Nestes casos, e principalmente, quando o MP decide não acompanhar a acusação particular, deveria a fase de instrução ser obrigatória, de modo a que o juiz de instrução aferisse dos indícios suficientes?

­ A constituição de arguido:
A constituição de arguido pode ser efectuada por OPC – e não apenas pelo MP, ainda que para tal não seja necessário a existência de quaisquer indícios. Sempre se dirá que a constituição de arguido confere um estatuto processual que é condição de exercício de vários direitos, contudo, é também a condição de aplicação das medidas de coacção e garantia patrimonial, e não pode deixar de se considerar que é uma posição processual com conotação negativa.
Deve o MP estar arredado de tal procedimento, como defensor da legalidade democrática, tanto mais que não são sequer exigidos quaisquer indícios para que tal constituição se verifique?

­ Delegações genéricas de competências nos OPC’s:
A lei processual prevê e admite as delegações genéricas de competências do MP nos OPC’s, excluindo apenas os depoimentos ajuramentados, ordens de perícia, assistência a exames ofensivos do pudor e autorizações a certas revistas ou buscas.

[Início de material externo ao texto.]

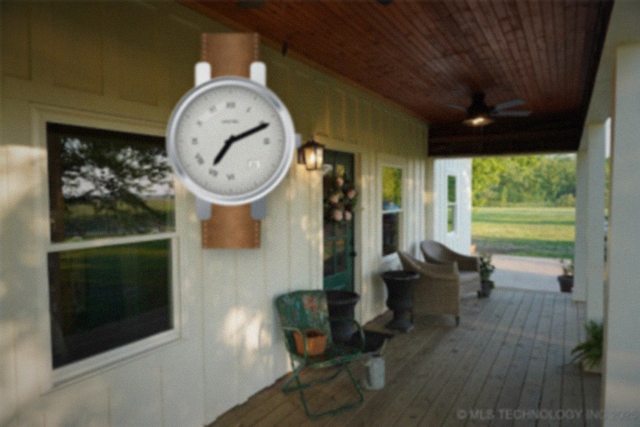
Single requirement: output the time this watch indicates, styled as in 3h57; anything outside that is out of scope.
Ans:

Os OPC’s podem conduzir um inquérito à revelia do MP com base nas delegações genéricas de competência?
Importa articular a autonomia táctica dos OPC’s, a sua dependência funcional do MP e a condução estratégica do inquérito também a cargo do MP.
O inquérito, realizado sob a titularidade e a direcção do MP, é a fase normal de preparar a decisão de acusação ou de não acusação, contudo daqui não pode extrair-se a ideia de que a investigação criminal deve ser directa e materialmente realizada pelo MP. No dizer da circular da PGR n.º 8/87, emitida no seguimento da entrada em vigor do actual CPP, “a investigação criminal exige o domínio de técnicas, o conhecimento de varáveis estratégicas e a disponibilidade de recursos logísticos que são geralmente atributo dos órgãos de polícia criminal. E, como magistratura, o MP não é nem deve ser um corpo de polícia. A titularidade inquérito deve ser entendida como o poder de dispor material e juridicamente da investigação, no sentido de:
a) Emitir directivas, ordens e instruções quanto ao modo como deve ser realizada;
b) Acompanhar e fiscalizar os vários actos;
c) Delegar ou solicitar a realização de diligências;
d) Presidir ou assistir a certos actos ou autorizar a sua realização;
e) Avocar, a todo o tempo, o inquérito;No dizer do art. 56º CPP, os órgãos de polícia criminal actuam sob a directa orientação do MP e na sua dependência funcional, com vista a efectivar os objectivos do inquérito – Ver Ac. Rel. Porto 12/02/1997, não considera nulos os actos de instrução do processo crime feitos pelas polícias por delegação do MP.